St Paul’s Parish Church and its associated churchyard were created in the west end of Wokingham by John Walter III. He purchased the land and built the church at his own expense.
On September 2nd 1862 Mrs. John Walter laid the foundation stone and Bishop Samuel Wilberforce consecrated the church on July 23rd 1864. During construction the Parish of St. Paul was defined and constituted on July 27th 1863.
The larger part of the churchyard dates from this period, the first grave being dug in 1864. It was extended at the west end adjacent to the Parish Rooms during middle of the 20th Century. The churchyard’s prime purpose is to provide a place for the reverent disposal of the mortal remains of the parishioners (whether they be churchgoers or not). St Paul’s churchyard is still used for burials. It forms a large piece of accessible and well laid out land in the middle of Wokingham. It is enjoyed by many locals, not only those associated directly with the church. A well-used public footpath runs through it, from the Lych Gate to the railway footbridge.
We aim to keep the area looking beautiful with easy access to all parts. Our churchyard has been managed over the years with an interest in making the churchyard wildlife friendly and this concern continues. Although the emphasis is on keeping most of the grass short, at some times the grass has been left to grow round some of the apparently untended graves and patches of nettles have been tolerated to encourage butterflies. This has not proved entirely acceptable as graves were rendered less accessible and therefore more likely to remain untended. More recently an alternative approach has been used, keeping the grass relatively well cut during the autumn and winter but allowing flowers and grasses to grow in spring and summer. In some areas wild flowers have been planted.
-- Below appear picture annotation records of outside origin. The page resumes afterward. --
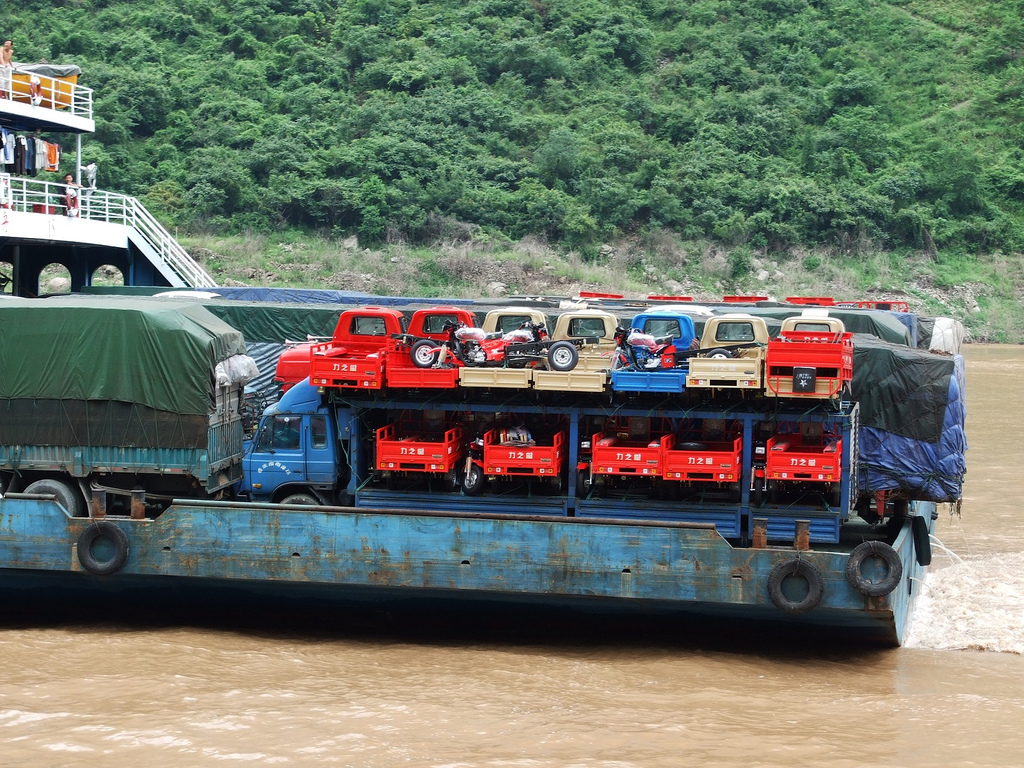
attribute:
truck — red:
[288, 294, 412, 394]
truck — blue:
[233, 307, 870, 542]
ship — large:
[13, 44, 982, 690]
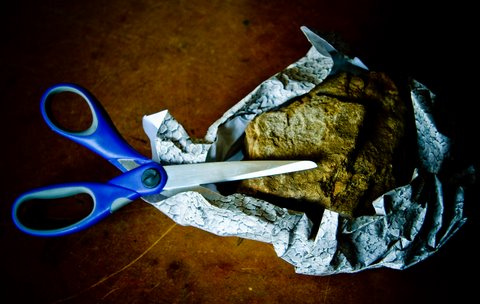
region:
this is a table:
[137, 241, 202, 280]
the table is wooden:
[137, 243, 189, 279]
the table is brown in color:
[106, 237, 138, 271]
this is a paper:
[205, 202, 231, 221]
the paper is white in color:
[207, 196, 257, 237]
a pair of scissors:
[13, 86, 316, 253]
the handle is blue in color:
[99, 132, 120, 151]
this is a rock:
[250, 73, 422, 201]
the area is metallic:
[192, 163, 228, 176]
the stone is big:
[288, 117, 373, 173]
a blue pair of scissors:
[5, 76, 321, 259]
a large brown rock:
[228, 49, 422, 219]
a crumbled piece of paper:
[134, 24, 470, 278]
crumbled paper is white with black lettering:
[140, 19, 475, 292]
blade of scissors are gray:
[157, 146, 320, 194]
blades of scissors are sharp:
[151, 142, 328, 198]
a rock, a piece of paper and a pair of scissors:
[13, 21, 478, 276]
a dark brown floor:
[3, 0, 478, 298]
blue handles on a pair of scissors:
[8, 78, 169, 244]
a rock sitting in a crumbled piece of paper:
[128, 15, 479, 280]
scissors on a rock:
[56, 33, 418, 252]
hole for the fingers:
[12, 177, 109, 244]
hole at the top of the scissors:
[39, 80, 104, 141]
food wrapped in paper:
[137, 35, 471, 281]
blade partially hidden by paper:
[160, 184, 263, 227]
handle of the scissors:
[1, 66, 179, 238]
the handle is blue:
[8, 64, 158, 257]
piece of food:
[223, 54, 444, 226]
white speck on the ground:
[245, 282, 257, 293]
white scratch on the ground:
[88, 218, 177, 295]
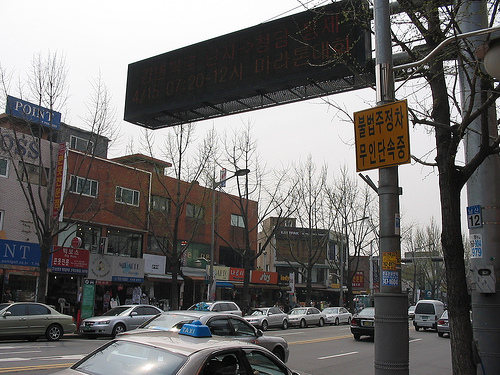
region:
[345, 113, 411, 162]
yellow sign on pole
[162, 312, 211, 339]
taxi cab sign on car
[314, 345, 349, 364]
pavement marking on street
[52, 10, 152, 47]
part of the sky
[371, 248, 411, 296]
signs posted on pole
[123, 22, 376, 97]
black traffic bulletin board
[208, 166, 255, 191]
street light on pole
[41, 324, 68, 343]
tire on back of car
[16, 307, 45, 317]
windows on the car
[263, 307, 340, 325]
cars parked on street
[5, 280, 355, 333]
six cars are parked.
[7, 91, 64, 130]
The sign reads POINT.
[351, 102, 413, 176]
This sign is not in English.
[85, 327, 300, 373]
This car is a taxi.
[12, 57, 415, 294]
The trees have no leaves.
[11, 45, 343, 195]
The sky is white in color.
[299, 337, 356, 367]
The road is dry.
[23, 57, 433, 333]
The time of day is afternoon.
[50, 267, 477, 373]
There is five moving cars.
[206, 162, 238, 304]
This is a light pole.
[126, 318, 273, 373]
A taxi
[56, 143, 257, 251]
A brown building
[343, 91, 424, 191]
A yellow sign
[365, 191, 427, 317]
A metal pole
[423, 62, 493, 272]
A tree branch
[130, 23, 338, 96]
A street signal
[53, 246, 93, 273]
A red sign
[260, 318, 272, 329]
Front wheel on the car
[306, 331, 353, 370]
The street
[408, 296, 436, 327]
A white van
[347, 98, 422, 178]
the sign is yellow and black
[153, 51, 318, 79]
the words are orange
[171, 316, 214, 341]
the sign is blue and white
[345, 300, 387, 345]
the car is black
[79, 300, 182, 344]
the car is silver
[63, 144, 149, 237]
the building has two windows on the upper half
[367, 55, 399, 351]
the pole is grey in color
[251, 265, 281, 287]
the sign is red and white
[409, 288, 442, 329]
the van is white with a big window in the back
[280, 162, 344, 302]
the tree has no leaves on it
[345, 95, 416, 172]
a yellow and black sign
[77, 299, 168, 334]
a silver car alongside a road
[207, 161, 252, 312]
a street lamp along the road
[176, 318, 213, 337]
a blue sign on top of a taxi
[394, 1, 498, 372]
a tree next to a sign post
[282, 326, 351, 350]
a double yellow stripe down the middle of a road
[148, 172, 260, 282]
a red brick building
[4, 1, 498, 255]
a cloudy gray sky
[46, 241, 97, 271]
a red sign on a building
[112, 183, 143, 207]
a window in a building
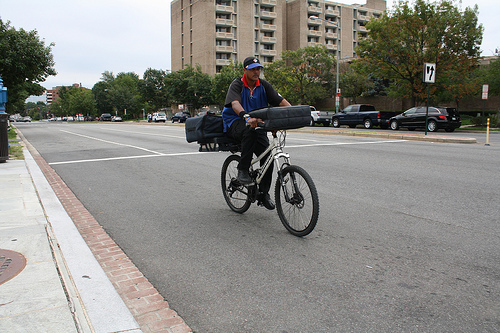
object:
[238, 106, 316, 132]
pizza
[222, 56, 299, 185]
man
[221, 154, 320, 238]
black wheels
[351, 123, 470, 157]
raised median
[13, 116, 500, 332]
street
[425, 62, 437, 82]
sign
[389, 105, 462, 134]
dark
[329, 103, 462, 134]
truck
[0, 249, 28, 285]
cover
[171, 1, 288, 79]
building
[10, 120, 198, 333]
pavement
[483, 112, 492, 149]
bright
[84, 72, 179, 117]
variety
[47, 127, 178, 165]
lines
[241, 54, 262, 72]
black red white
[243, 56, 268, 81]
head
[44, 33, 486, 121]
trees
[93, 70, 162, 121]
green tree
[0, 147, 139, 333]
gray sidewalk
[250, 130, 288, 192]
white bike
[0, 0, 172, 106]
white sky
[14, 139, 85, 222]
edge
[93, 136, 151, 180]
road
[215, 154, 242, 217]
part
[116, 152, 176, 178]
part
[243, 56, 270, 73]
cap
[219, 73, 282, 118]
black red white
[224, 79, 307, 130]
shirt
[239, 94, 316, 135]
pizza carrier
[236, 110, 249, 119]
wristband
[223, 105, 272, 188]
pair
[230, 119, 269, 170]
black pants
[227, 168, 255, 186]
shoe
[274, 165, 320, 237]
black wheel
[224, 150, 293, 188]
silver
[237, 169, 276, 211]
shoes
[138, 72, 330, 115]
background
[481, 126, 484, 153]
pole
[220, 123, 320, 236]
bike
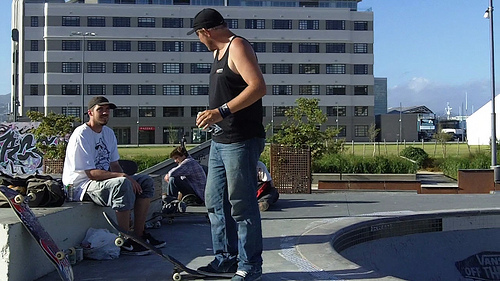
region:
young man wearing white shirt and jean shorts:
[61, 95, 169, 257]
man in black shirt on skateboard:
[186, 5, 266, 279]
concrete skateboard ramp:
[330, 213, 499, 279]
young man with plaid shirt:
[159, 145, 206, 208]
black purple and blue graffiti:
[0, 122, 72, 177]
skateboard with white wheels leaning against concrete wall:
[1, 185, 78, 280]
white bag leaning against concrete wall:
[81, 224, 123, 263]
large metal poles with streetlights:
[72, 2, 496, 167]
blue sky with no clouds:
[0, 0, 496, 86]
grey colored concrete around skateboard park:
[0, 167, 497, 277]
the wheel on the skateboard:
[13, 195, 23, 204]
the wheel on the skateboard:
[26, 192, 36, 200]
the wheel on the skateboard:
[54, 250, 64, 259]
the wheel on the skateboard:
[66, 245, 75, 255]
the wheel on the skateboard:
[114, 238, 124, 247]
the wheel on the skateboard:
[172, 271, 182, 279]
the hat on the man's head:
[86, 95, 116, 110]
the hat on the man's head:
[185, 7, 225, 35]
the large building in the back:
[10, 0, 376, 142]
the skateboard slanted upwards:
[100, 210, 205, 279]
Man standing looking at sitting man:
[179, 9, 301, 280]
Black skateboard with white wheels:
[99, 208, 211, 280]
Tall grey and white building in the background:
[0, 3, 396, 143]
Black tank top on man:
[186, 31, 278, 156]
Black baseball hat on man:
[180, 4, 230, 48]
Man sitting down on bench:
[57, 89, 189, 275]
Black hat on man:
[77, 91, 122, 121]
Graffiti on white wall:
[0, 107, 97, 199]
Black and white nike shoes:
[116, 225, 168, 272]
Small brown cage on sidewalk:
[267, 138, 327, 203]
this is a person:
[162, 9, 292, 276]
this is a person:
[54, 94, 185, 275]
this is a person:
[144, 126, 211, 220]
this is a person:
[244, 133, 304, 231]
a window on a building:
[45, 32, 92, 70]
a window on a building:
[112, 70, 133, 95]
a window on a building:
[108, 58, 125, 80]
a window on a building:
[266, 60, 288, 83]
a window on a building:
[268, 36, 308, 60]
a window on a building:
[298, 15, 317, 35]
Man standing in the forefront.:
[182, 2, 270, 277]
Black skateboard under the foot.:
[100, 212, 205, 277]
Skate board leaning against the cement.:
[0, 179, 75, 279]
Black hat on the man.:
[177, 3, 232, 54]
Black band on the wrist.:
[212, 98, 232, 120]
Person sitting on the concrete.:
[63, 84, 168, 256]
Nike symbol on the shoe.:
[117, 240, 135, 252]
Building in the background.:
[7, 7, 377, 144]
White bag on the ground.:
[80, 225, 122, 263]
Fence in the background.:
[329, 134, 476, 160]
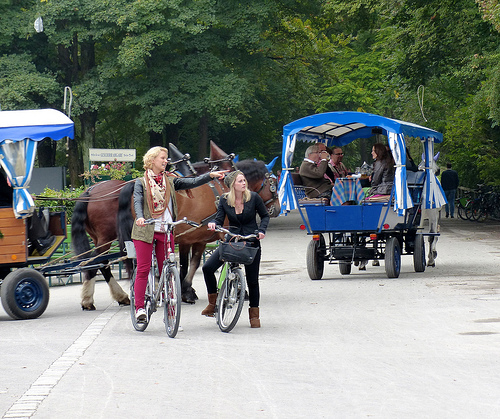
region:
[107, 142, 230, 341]
blonde woman pointing to her left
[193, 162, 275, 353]
woman dressed in black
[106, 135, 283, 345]
two attractive woman on bikes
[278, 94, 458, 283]
group of people on a blue carriage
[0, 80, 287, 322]
brown horse pulling a carriage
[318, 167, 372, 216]
pink and blue table cloth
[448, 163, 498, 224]
bikes parked at a bike stand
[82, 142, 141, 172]
white and blue rectangular sign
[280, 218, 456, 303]
the carriage has four wheels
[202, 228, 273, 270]
black basket on from of the bike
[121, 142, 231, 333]
Blond woman wearing pink jeans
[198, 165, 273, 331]
Blond woman wearing black jeans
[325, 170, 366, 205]
Blue and pink plaid table cloth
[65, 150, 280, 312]
Brown horse pulling a carriage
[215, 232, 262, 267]
Black metal mesh bicycle basket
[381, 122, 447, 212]
Blue and white curtains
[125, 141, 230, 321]
Young woman pointing at something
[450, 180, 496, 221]
Bicycles attached to a railing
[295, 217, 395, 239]
Red and orange reflectors on the back of a carriage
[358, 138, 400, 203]
Woman wearing a gray jacket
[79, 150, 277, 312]
a dark brown horse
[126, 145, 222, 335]
a woman on a bicycle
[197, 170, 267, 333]
a woman on a bicycle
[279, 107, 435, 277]
a blue covered wagon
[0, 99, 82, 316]
a blue covered wagon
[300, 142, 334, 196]
a man riding in a wagon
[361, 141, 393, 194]
a woman riding in a wagon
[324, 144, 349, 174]
a man riding in a wagon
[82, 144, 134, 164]
a white street sign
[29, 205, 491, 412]
a white paved road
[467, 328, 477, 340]
black mark is spotted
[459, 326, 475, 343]
black mark is spotted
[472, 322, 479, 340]
black mark is spotted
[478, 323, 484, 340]
black mark is spotted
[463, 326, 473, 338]
black mark is spotted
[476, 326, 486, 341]
black mark is spotted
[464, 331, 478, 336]
black mark is spotted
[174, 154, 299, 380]
a woman on a bicycle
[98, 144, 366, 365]
two women on bicycles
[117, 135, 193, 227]
a woman wearing a scarf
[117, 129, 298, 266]
a brown horse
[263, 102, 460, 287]
people sitting in a blue carriage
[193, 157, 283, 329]
a bicycle with a basket on the front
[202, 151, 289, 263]
a woman wearing a hat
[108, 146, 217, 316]
a woman wearing pink pants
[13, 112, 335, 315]
horses towing a carriage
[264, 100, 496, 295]
a blue and white carriage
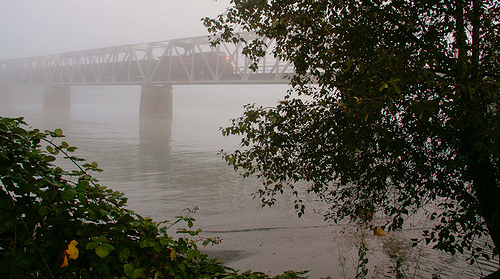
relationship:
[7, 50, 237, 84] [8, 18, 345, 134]
train on bridge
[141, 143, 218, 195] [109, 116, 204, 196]
waves in water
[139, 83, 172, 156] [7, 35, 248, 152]
pylon holding up bridge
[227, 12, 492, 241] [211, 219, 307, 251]
tree near bank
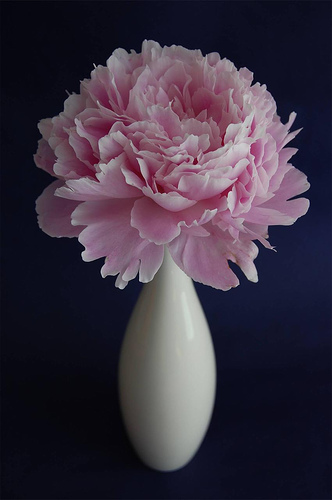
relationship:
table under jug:
[0, 365, 331, 499] [119, 245, 217, 472]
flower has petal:
[30, 37, 313, 293] [129, 194, 218, 247]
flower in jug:
[30, 37, 313, 293] [119, 245, 217, 472]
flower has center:
[30, 37, 313, 293] [156, 131, 180, 155]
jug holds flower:
[119, 245, 217, 472] [30, 37, 313, 293]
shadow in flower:
[89, 121, 121, 139] [30, 37, 313, 293]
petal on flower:
[129, 194, 218, 247] [30, 37, 313, 293]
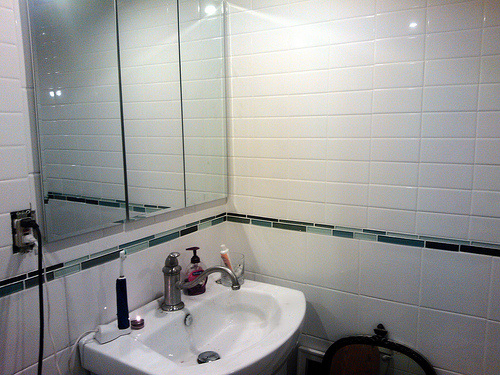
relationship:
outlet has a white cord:
[14, 232, 43, 247] [3, 207, 77, 366]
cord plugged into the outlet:
[3, 207, 77, 366] [14, 232, 43, 247]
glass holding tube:
[24, 81, 314, 216] [216, 244, 236, 283]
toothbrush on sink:
[114, 248, 134, 331] [78, 267, 308, 373]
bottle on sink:
[182, 245, 207, 296] [64, 261, 309, 373]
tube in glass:
[212, 249, 233, 272] [232, 262, 247, 276]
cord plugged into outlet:
[20, 217, 45, 375] [9, 207, 36, 250]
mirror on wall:
[16, 0, 226, 245] [229, 3, 499, 313]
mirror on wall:
[16, 0, 226, 245] [1, 5, 37, 215]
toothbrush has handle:
[114, 248, 134, 331] [114, 276, 129, 328]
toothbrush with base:
[114, 248, 134, 331] [93, 320, 130, 344]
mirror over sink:
[16, 0, 233, 260] [64, 261, 309, 373]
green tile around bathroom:
[374, 230, 430, 247] [1, 1, 483, 371]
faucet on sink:
[160, 244, 255, 302] [76, 246, 309, 373]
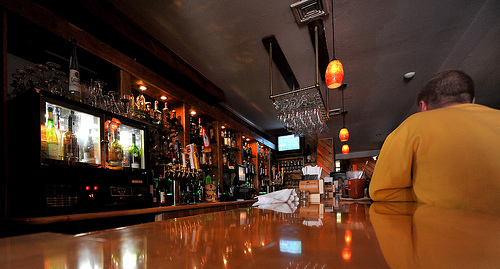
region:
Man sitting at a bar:
[288, 57, 488, 239]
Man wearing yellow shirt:
[367, 69, 497, 232]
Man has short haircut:
[417, 54, 492, 120]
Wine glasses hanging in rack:
[268, 77, 337, 137]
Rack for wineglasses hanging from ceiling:
[257, 10, 331, 143]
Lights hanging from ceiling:
[315, 17, 353, 162]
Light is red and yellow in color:
[316, 55, 350, 92]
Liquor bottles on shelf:
[208, 108, 260, 180]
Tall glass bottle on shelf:
[56, 32, 84, 102]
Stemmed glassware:
[8, 46, 61, 90]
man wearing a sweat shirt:
[362, 66, 497, 189]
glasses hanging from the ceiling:
[246, 20, 332, 135]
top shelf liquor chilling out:
[25, 85, 165, 175]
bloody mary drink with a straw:
[341, 157, 366, 197]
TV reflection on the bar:
[265, 230, 315, 255]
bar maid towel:
[250, 185, 295, 205]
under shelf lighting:
[127, 70, 172, 101]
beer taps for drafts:
[150, 135, 205, 207]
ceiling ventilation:
[285, 0, 340, 25]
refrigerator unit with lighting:
[7, 81, 158, 212]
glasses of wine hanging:
[273, 87, 328, 137]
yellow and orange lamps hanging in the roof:
[322, 9, 353, 165]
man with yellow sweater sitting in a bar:
[369, 67, 497, 204]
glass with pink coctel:
[347, 170, 364, 201]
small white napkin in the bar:
[255, 187, 297, 204]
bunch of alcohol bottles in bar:
[12, 44, 274, 201]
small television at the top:
[270, 129, 301, 151]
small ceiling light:
[402, 69, 417, 83]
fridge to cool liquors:
[15, 97, 147, 208]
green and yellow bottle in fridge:
[42, 104, 60, 160]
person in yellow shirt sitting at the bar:
[354, 68, 496, 231]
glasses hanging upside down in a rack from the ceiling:
[271, 85, 331, 142]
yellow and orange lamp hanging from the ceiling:
[317, 0, 349, 97]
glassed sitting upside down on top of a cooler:
[4, 60, 71, 95]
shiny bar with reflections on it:
[159, 215, 320, 265]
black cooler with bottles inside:
[39, 91, 156, 220]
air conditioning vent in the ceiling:
[288, 0, 330, 27]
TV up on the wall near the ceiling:
[276, 134, 303, 154]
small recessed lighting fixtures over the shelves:
[125, 78, 178, 108]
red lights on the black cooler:
[77, 178, 102, 193]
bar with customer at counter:
[36, 30, 492, 255]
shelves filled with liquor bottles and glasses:
[6, 25, 268, 210]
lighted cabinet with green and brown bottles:
[37, 95, 144, 170]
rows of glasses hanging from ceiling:
[257, 20, 327, 135]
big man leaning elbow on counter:
[360, 46, 495, 206]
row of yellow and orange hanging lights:
[322, 6, 347, 158]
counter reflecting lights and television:
[52, 200, 369, 262]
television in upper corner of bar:
[271, 125, 301, 150]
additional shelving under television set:
[276, 150, 302, 190]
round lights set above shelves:
[128, 72, 260, 142]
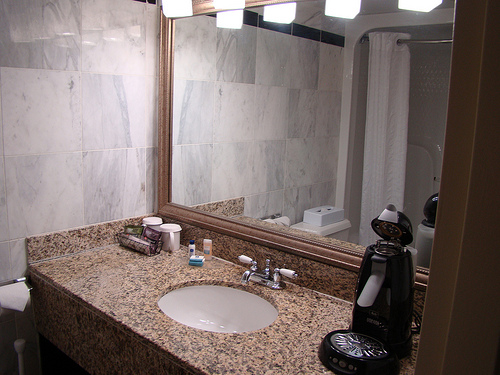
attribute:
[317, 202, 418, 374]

Plans are being made for the replacement of mature trees as they reach the end of their natural lives.
It is a policy of the Diocese of Oxford (and therefore of this churchyard) that flowers left on graves should be real flowers, which will be removed in due course as part of the normal maintenance of the churchyard. We do not encourage the unplanned planting of small trees, since these may grow too large and are often inappropriately located. They may disrupt the graves and the associated stones. It is also not appropriate to use artificial flowers. Inappropriate grave adornments are likely to be removed.
The Churchyard is managed by volunteers, with invaluable assistance from Community Payback workers of the Berkshire Probation Service. We also benefit from advice given by local organisations and wildlife experts.